Sorry, I should have checked my spelling. Remember, plants bite back!
Re: Bunnell Farm and the Devil.
Since it’s Easter, I think I can be forgiven to briefly talk relgion but in the context of sugar, of course.
Yes, I’ll never see the Christian Communion ritual quite the same as the priest lifts the broken bread to heaven. As I said in my last post “The Botany of Desire” and “The Vegetarian Myth” has added another perspective to the sugar addiction problem. But that doesn’t waver my faith in God (to me, a metaphor for non-duality). The Bunnell claim that God is sugar risks committing the same fallacy (or cardinal sin if you like) that Saint Taubes realized regarding conventional diet and health theory. You are taking an association and assigning causality. Though you have a point you only have a hypothesis. How are you going to verify a non-dual realization using your dualistic reason? God is the antithesis of reason. As my favourite world mythology teacher Joseph Campbell said: “The best things can’t be told” But I would accept that a sugar high could be seen as a counterfiet peak experience of genuine non-dual reality that may be behind the dualistic world. Consider the old Buddhist metaphor of “the finger pointing at the moon” Anything you rationalize about about God can be nothing more than a finger pointing to the moon. I can easily accept the Bunnell theory as helpful in avoiding mistaking sugar for God but it can’t refute God. Non-duality cannot be written off as a delusion caused by sugar or dismisssed by Aristotleian reason by the likes Richard Dawkins and Chris Hedges (RIP). But the Easter Bunny giving HFCS candies to children is hell on earth.

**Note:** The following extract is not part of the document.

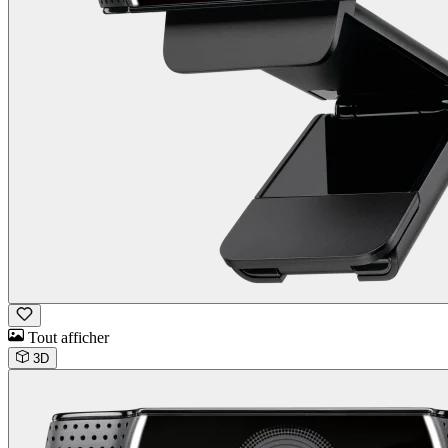
Tout afficher
3D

Sorry! Correction! I meant Chis Hitchens, not Chris Hedges. Hedges is an amazing journalist in the USA
Hello Dr. Jay,
I’m curious as to your thoughts on why people in Japan eat a lot of white rice carbohydrates, but they still have low rates of heart disease.
Thanks in advance.
Dr Jay’s Reply:
While rice is part of Asian diets, there are many other factors that differentiate these diets from the Standard American Diet. The low sugar consumption is a big factor and may be enough to explain much of the difference in chronic disease rates. Now that the whole world is being Coca-Colonized, however, we are seeing rates of chronic disease rise in these populations where obesity, type 2 diabetes and cardiovascular disease were rare or absent in the recent past.